The device 400 is a complete picnic set ready to deploy having a re-shapeable box for shipping purposes maintaining a sizeable cavity 403 warm and another cavity 408 cold during transportation and by a plurality of flexible heat-pipes 409 delivering heat or cold to other boxes. The box 401 transforms into an operational table by extracting legs 402 and taking out the boxes previously used for transportation purposes.

From the catalytic heating pads 405, deposited compact into the box 401 is shaped a barbeque oven 404 attaching an actuator 406 and a handling structure inside 407 also stored in the box may become a “kebab” cooker or some other type of kitchen robot or sophisticated on-site cooking device.

It may also hold pumps for water, drinkable water, normal, hot and cold, etc. bringing in nature the comfort of a luxurious restaurant being user and environment friendly by deodorizing using an exhaust catalytic filter with heat recovery in the upper box 410. The system 400 may be conceived as an upper trunk box having aerodynamic shape, or a usual rectangular technologic box.

FIG. 5 shows another embodiment of the invention related to the application of the generalized catalytic structure in FIG. 1 as air catalytic cleaner for auto-vehicles odor and toxins removal system to habitable space oxygen level control. The present traffic conditions excels in carbon effluents as carbon dioxide, carbon monoxide, unburned fuel and other intermediary products vapors to which the nitrogen oxides, VOCs, etc from the industrial environment are added. To clean the air intake in the vehicle's habitable in a single step a catalytic air cleaner as described in the previous invention have to be used followed by a carbon dioxide removal system and a humidity and oxygen control system. Similar system may be applied for the engine exhaust and habitable and vehicle leaks.

The catalytic air cleaning system 500 is designed to clean the air aspirated in the vehicle cabin 540 and breathed by the passengers. The intake air 501 is filtered from dust and small particles and part of chemicals by a HEPA filter 502 and introduced in the catalytic deep cleaning device 503. The air is warmed up at the catalyst operating temperature by the heat exchanger 504 and electric assisting device 505 at the entry. The catalyst is also supplied with external heat by a heat-pipe 506 and extra fuel or reactive chemicals through the same entry 506. The oxygen is supplied by the specialized entry port 507 with control valves under processor control.

The hot reacted gas is cooled down by the heat exchanger 504 and the clean gas 508 flows into carbon dioxide retention unit 509 and a humidity control unit 511 being delivered into the cabin 540. It is possible that in various environments as forest fires, industrial areas, gas leaks the oxygen to be depleted in the catalytic cleaner 505 if no oxygen is added through the supply pipe 507 therefore a PSA (Pressure Swig Absorption) unit to be added to control the oxygen content in the cabin 540.

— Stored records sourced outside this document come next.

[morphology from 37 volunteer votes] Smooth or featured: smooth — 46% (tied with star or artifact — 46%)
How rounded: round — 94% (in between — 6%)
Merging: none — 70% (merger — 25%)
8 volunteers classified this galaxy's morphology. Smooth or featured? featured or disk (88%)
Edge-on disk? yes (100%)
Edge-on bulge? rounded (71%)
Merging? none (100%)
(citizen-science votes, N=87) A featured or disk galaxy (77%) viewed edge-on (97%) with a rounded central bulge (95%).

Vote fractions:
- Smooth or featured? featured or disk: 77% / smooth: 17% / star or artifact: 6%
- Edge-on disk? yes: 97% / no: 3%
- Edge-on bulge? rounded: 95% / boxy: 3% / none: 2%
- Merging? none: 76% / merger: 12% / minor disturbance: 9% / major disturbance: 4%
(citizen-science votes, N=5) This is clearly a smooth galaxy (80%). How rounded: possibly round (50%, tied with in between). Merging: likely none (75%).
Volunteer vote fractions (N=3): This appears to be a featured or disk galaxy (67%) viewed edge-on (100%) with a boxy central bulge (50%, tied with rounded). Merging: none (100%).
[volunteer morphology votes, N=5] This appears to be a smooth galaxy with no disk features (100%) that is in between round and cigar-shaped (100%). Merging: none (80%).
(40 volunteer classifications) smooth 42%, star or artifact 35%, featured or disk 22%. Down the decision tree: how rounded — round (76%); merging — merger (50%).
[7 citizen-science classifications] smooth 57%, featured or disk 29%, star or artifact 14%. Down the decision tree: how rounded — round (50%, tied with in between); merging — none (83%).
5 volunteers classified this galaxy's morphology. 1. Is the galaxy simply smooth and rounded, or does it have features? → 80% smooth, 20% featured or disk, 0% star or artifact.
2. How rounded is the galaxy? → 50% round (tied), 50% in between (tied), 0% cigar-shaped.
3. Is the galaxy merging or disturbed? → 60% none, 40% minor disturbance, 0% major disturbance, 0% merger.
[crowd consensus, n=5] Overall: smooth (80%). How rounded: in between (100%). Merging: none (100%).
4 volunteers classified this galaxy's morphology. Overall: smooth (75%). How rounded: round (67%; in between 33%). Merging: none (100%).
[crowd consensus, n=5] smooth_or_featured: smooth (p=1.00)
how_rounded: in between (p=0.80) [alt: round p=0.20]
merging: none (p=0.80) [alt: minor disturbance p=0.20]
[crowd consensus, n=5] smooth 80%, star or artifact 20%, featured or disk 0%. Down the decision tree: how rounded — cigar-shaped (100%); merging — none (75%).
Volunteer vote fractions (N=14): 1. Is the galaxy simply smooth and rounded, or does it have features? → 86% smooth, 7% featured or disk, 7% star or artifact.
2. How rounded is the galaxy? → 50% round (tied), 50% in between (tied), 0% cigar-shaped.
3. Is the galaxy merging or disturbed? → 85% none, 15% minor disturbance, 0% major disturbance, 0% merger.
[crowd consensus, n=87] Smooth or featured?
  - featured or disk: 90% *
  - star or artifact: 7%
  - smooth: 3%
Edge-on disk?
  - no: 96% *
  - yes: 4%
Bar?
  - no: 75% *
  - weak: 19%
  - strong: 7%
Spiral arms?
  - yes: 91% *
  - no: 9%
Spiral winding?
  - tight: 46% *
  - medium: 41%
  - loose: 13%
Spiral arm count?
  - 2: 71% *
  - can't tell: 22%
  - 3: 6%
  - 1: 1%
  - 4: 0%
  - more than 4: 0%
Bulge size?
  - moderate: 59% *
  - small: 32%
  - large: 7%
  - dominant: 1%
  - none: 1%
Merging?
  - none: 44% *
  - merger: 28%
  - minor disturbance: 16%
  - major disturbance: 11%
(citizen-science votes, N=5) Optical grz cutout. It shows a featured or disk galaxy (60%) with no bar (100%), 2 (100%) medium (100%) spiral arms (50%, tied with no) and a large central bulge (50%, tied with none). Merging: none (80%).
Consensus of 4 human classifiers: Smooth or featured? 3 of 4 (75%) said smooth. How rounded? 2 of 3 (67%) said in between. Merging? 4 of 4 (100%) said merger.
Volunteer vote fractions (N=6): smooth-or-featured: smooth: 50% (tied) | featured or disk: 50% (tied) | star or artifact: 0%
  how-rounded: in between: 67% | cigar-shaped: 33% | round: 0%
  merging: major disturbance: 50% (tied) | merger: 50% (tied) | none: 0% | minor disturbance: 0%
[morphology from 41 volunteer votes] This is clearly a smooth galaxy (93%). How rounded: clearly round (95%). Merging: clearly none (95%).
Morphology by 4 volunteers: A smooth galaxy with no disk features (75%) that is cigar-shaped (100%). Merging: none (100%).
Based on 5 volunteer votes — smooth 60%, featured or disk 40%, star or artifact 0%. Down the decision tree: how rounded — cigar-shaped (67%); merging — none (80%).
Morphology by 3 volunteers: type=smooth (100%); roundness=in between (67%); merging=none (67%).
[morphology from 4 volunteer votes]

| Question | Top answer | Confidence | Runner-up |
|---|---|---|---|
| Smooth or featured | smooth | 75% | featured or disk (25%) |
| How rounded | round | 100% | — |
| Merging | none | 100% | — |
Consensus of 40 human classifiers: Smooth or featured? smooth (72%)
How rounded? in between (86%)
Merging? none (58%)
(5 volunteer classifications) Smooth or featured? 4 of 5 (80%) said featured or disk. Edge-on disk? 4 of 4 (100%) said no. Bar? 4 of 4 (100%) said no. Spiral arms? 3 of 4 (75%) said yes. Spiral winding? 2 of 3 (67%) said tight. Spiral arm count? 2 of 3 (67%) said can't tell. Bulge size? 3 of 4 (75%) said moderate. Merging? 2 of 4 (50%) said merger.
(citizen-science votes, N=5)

The basic system 510 may be used in a similar configuration 530 for cabin exhaust gas 531 cleanup so its delivery in environment 532 is odor free.

The same structure 510 sized in the enhanced drum unit 520 to be used for engine exhaust gas 521 to be further depleted of any pollutant and having the capability of collecting the carbon dioxide in a specialized tank 522 releasing only nitrogen and water in the final exhaust 523. These units applied to vehicles make them environment friendlier depleting the oxygen only.

FIG. 6 shows Toilet and technologic rooms exhaust cleanup device as a simpler application from FIG. 4 because it misses the air composition conditioning devices.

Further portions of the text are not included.